++++ EXERCISE PASSAGE

Create scripts/hello_flexarm.yaml:

name: hello_flexarm
description: "First FlexArm script — experience clicking, swiping, waiting"

steps:
  # 1. Click center of screen
  - action: click
    x: 0.5
    y: 0.5

  # 2. Wait 1 second
  - action: wait
    seconds: 1

  # 3. Click bottom of screen (back navigation)
  - action: click
    x: 0.5
    y: 0.95

  # 4. Wait 2 seconds
  - action: wait
    seconds: 2

  # 5. Large swipe up (page turn)
  - action: swipe_up
    large: true

  # 6. Wait 1 second
  - action: wait
    seconds: 1

  # 7. Small swipe down
  - action: swipe_down
    large: false

  # 8. Click top-right corner
  - action: click
    x: 0.85
    y: 0.1

Run it:

curl -X POST http://127.0.0.1:7826/api/run_script \
  -H "Content-Type: application/json" \
  -d '{"path": "scripts/hello_flexarm.yaml"}'

The example above only needs calibration — no icon templates or page config required.

++++++++

ACTIONS TO TAKE:
1) In the FlexArm script example, what does the script need in order to run?
2) List each distinct value given for "action" in the FlexArm script example.
3) Please repeat the FlexArm script example from "curl -X POST" to "page config required.".
The records below come from a separate source.

++++ ENTRIES SUPPLIED

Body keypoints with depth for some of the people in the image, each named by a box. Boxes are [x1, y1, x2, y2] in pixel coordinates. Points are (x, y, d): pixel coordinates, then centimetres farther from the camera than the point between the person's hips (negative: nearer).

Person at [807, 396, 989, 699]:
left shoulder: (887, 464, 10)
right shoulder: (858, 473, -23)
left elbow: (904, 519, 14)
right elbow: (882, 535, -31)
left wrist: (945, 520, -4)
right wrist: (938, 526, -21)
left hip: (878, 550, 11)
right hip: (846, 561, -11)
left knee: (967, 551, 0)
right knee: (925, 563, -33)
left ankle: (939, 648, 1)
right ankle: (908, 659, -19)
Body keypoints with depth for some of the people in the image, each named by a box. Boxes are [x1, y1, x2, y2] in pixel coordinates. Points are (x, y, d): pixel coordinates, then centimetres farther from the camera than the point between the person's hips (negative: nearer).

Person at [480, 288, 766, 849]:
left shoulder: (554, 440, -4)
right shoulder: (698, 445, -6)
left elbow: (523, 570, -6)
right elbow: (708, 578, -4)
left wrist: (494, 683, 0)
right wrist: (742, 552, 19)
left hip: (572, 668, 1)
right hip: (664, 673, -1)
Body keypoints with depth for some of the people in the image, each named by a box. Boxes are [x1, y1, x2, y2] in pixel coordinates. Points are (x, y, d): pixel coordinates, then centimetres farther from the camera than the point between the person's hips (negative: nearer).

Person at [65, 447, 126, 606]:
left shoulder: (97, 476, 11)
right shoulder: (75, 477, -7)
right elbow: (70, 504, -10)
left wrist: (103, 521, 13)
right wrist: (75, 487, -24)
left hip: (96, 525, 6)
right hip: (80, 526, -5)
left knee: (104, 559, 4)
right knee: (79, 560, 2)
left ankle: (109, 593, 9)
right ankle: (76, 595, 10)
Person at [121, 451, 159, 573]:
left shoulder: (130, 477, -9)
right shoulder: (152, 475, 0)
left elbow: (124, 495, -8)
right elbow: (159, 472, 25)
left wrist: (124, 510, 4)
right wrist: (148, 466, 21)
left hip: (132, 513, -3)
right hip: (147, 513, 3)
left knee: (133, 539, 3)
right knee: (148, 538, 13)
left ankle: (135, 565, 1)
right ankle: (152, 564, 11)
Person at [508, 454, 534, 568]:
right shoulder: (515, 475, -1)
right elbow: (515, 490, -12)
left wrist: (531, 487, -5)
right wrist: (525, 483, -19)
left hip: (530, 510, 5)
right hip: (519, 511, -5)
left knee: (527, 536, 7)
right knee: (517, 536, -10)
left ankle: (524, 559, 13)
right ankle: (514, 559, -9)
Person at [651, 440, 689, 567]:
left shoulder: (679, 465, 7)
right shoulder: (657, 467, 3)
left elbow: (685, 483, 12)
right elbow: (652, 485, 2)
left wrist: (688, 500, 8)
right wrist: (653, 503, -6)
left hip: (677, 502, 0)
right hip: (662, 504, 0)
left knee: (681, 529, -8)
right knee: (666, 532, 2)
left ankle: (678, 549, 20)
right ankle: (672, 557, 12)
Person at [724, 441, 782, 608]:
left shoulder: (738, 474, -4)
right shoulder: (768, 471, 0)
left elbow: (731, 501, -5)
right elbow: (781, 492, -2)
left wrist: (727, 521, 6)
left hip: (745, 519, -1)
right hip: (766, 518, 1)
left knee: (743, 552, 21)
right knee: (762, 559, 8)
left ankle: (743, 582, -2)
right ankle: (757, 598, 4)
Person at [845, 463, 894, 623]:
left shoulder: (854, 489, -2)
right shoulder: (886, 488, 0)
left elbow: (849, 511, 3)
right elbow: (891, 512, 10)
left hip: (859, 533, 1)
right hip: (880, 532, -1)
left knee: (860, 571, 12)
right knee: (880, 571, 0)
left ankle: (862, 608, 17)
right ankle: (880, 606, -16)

++++++++

SOLUTIONS PER TASK:
1) It needs only calibration, with no icon templates or page config.

2) click, wait, swipe_up, swipe_down

3)
curl -X POST http://127.0.0.1:7826/api/run_script \
  -H "Content-Type: application/json" \
  -d '{"path": "scripts/hello_flexarm.yaml"}'

The example above only needs calibration — no icon templates or page config required.